_Exercise instructions_: Please copy each line of the records below that includes the word "corners".

Electronics engineering source data:
____________

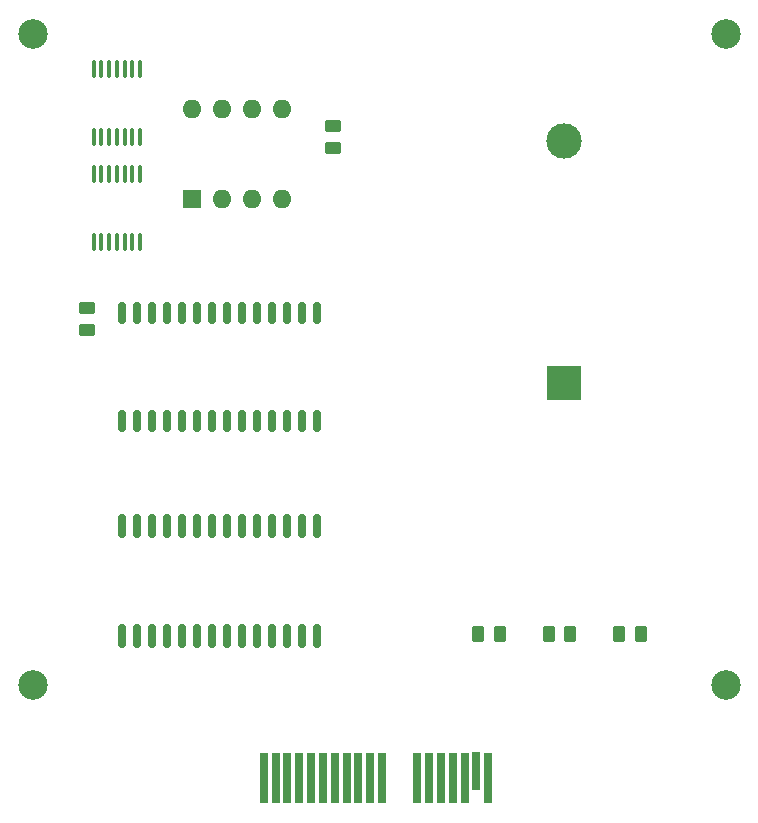
<source format=gbr>
%TF.GenerationSoftware,KiCad,Pcbnew,(6.0.0-0)*%
%TF.CreationDate,2022-01-09T00:32:35-05:00*%
%TF.ProjectId,ROM-Cartridge,524f4d2d-4361-4727-9472-696467652e6b,rev?*%
%TF.SameCoordinates,Original*%
%TF.FileFunction,Soldermask,Top*%
%TF.FilePolarity,Negative*%
%FSLAX46Y46*%
G04 Gerber Fmt 4.6, Leading zero omitted, Abs format (unit mm)*
G04 Created by KiCad (PCBNEW (6.0.0-0)) date 2022-01-09 00:32:35*
%MOMM*%
%LPD*%
G01*
G04 APERTURE LIST*
G04 Aperture macros list*
%AMRoundRect*
0 Rectangle with rounded corners*
0 $1 Rounding radius*
0 $2 $3 $4 $5 $6 $7 $8 $9 X,Y pos of 4 corners*
0 Add a 4 corners polygon primitive as box body*
4,1,4,$2,$3,$4,$5,$6,$7,$8,$9,$2,$3,0*
0 Add four circle primitives for the rounded corners*
1,1,$1+$1,$2,$3*
1,1,$1+$1,$4,$5*
1,1,$1+$1,$6,$7*
1,1,$1+$1,$8,$9*
0 Add four rect primitives between the rounded corners*
20,1,$1+$1,$2,$3,$4,$5,0*
20,1,$1+$1,$4,$5,$6,$7,0*
20,1,$1+$1,$6,$7,$8,$9,0*
20,1,$1+$1,$8,$9,$2,$3,0*%
G04 Aperture macros list end*
%ADD10RoundRect,0.100000X0.100000X-0.637500X0.100000X0.637500X-0.100000X0.637500X-0.100000X-0.637500X0*%
%ADD11RoundRect,0.250000X-0.262500X-0.450000X0.262500X-0.450000X0.262500X0.450000X-0.262500X0.450000X0*%
%ADD12R,1.600000X1.600000*%
%ADD13O,1.600000X1.600000*%
%ADD14RoundRect,0.250000X0.450000X-0.262500X0.450000X0.262500X-0.450000X0.262500X-0.450000X-0.262500X0*%
%ADD15R,0.700000X4.300000*%
%ADD16R,0.700000X3.200000*%
%ADD17C,2.500000*%
%ADD18R,3.000000X3.000000*%
%ADD19C,3.000000*%
%ADD20RoundRect,0.150000X0.150000X-0.800000X0.150000X0.800000X-0.150000X0.800000X-0.150000X-0.800000X0*%
%ADD21RoundRect,0.150000X-0.150000X0.800000X-0.150000X-0.800000X0.150000X-0.800000X0.150000X0.800000X0*%
%ADD22RoundRect,0.150000X0.150000X-0.875000X0.150000X0.875000X-0.150000X0.875000X-0.150000X-0.875000X0*%
G04 APERTURE END LIST*
D10*
%TO.C,U6*%
X97110000Y-78046500D03*
X97760000Y-78046500D03*
X98410000Y-78046500D03*
X99060000Y-78046500D03*
X99710000Y-78046500D03*
X100360000Y-78046500D03*
X101010000Y-78046500D03*
X101010000Y-72321500D03*
X100360000Y-72321500D03*
X99710000Y-72321500D03*
X99060000Y-72321500D03*
X98410000Y-72321500D03*
X97760000Y-72321500D03*
X97110000Y-72321500D03*
%TD*%
D11*
%TO.C,R2*%
X129676166Y-111252000D03*
X131501166Y-111252000D03*
%TD*%
D12*
%TO.C,U3*%
X105420000Y-74412000D03*
D13*
X107960000Y-74412000D03*
X110500000Y-74412000D03*
X113040000Y-74412000D03*
X113040000Y-66792000D03*
X110500000Y-66792000D03*
X107960000Y-66792000D03*
X105420000Y-66792000D03*
%TD*%
D10*
%TO.C,U4*%
X97110000Y-63431500D03*
X97760000Y-63431500D03*
X98410000Y-63431500D03*
X99060000Y-63431500D03*
X99710000Y-63431500D03*
X100360000Y-63431500D03*
X101010000Y-63431500D03*
X101010000Y-69156500D03*
X100360000Y-69156500D03*
X99710000Y-69156500D03*
X99060000Y-69156500D03*
X98410000Y-69156500D03*
X97760000Y-69156500D03*
X97110000Y-69156500D03*
%TD*%
D14*
%TO.C,R3*%
X96520000Y-85494500D03*
X96520000Y-83669500D03*
%TD*%
D15*
%TO.C,U2*%
X111506000Y-123444000D03*
X112506000Y-123444000D03*
X113506000Y-123444000D03*
X114506000Y-123444000D03*
X115506000Y-123444000D03*
X116506000Y-123444000D03*
X117506000Y-123444000D03*
X118506000Y-123444000D03*
X119506000Y-123444000D03*
X120506000Y-123444000D03*
X121506000Y-123444000D03*
X124506000Y-123444000D03*
X125506000Y-123444000D03*
X126506000Y-123444000D03*
X127506000Y-123444000D03*
X128506000Y-123444000D03*
D16*
X129506000Y-122894000D03*
D15*
X130506000Y-123444000D03*
%TD*%
D17*
%TO.C,REF\u002A\u002A*%
X150622000Y-60452000D03*
%TD*%
%TO.C,REF\u002A\u002A*%
X150622000Y-115570000D03*
%TD*%
D11*
%TO.C,R4*%
X141581500Y-111252000D03*
X143406500Y-111252000D03*
%TD*%
D17*
%TO.C,REF\u002A\u002A*%
X91948000Y-115570000D03*
%TD*%
D18*
%TO.C,BT1*%
X136906000Y-90030081D03*
D19*
X136906000Y-69540081D03*
%TD*%
D11*
%TO.C,R1*%
X135628832Y-111252000D03*
X137453832Y-111252000D03*
%TD*%
D17*
%TO.C,REF\u002A\u002A*%
X91948000Y-60452000D03*
%TD*%
D14*
%TO.C,R5*%
X117348000Y-70104000D03*
X117348000Y-68279000D03*
%TD*%
D20*
%TO.C,U5*%
X99501500Y-93246000D03*
X100771500Y-93246000D03*
X102041500Y-93246000D03*
X103311500Y-93246000D03*
X104581500Y-93246000D03*
X105851500Y-93246000D03*
X107121500Y-93246000D03*
X108391500Y-93246000D03*
X109661500Y-93246000D03*
X110931500Y-93246000D03*
X112201500Y-93246000D03*
X113471500Y-93246000D03*
D21*
X114741500Y-93246000D03*
X116011500Y-93246000D03*
X116011500Y-84046000D03*
X114741500Y-84046000D03*
D20*
X113471500Y-84046000D03*
X112201500Y-84046000D03*
X110931500Y-84046000D03*
X109661500Y-84046000D03*
X108391500Y-84046000D03*
X107121500Y-84046000D03*
X105851500Y-84046000D03*
X104581500Y-84046000D03*
X103311500Y-84046000D03*
X102041500Y-84046000D03*
X100771500Y-84046000D03*
X99501500Y-84046000D03*
%TD*%
D22*
%TO.C,U1*%
X99501500Y-111408000D03*
X100771500Y-111408000D03*
X102041500Y-111408000D03*
X103311500Y-111408000D03*
X104581500Y-111408000D03*
X105851500Y-111408000D03*
X107121500Y-111408000D03*
X108391500Y-111408000D03*
X109661500Y-111408000D03*
X110931500Y-111408000D03*
X112201500Y-111408000D03*
X113471500Y-111408000D03*
X114741500Y-111408000D03*
X116011500Y-111408000D03*
X116011500Y-102108000D03*
X114741500Y-102108000D03*
X113471500Y-102108000D03*
X112201500Y-102108000D03*
X110931500Y-102108000D03*
X109661500Y-102108000D03*
X108391500Y-102108000D03*
X107121500Y-102108000D03*
X105851500Y-102108000D03*
X104581500Y-102108000D03*
X103311500Y-102108000D03*
X102041500Y-102108000D03*
X100771500Y-102108000D03*
X99501500Y-102108000D03*
%TD*%
M02*

</source>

____________

_Answer to this problem_:
0 Rectangle with rounded corners*
0 $2 $3 $4 $5 $6 $7 $8 $9 X,Y pos of 4 corners*
0 Add a 4 corners polygon primitive as box body*
0 Add four circle primitives for the rounded corners*
0 Add four rect primitives between the rounded corners*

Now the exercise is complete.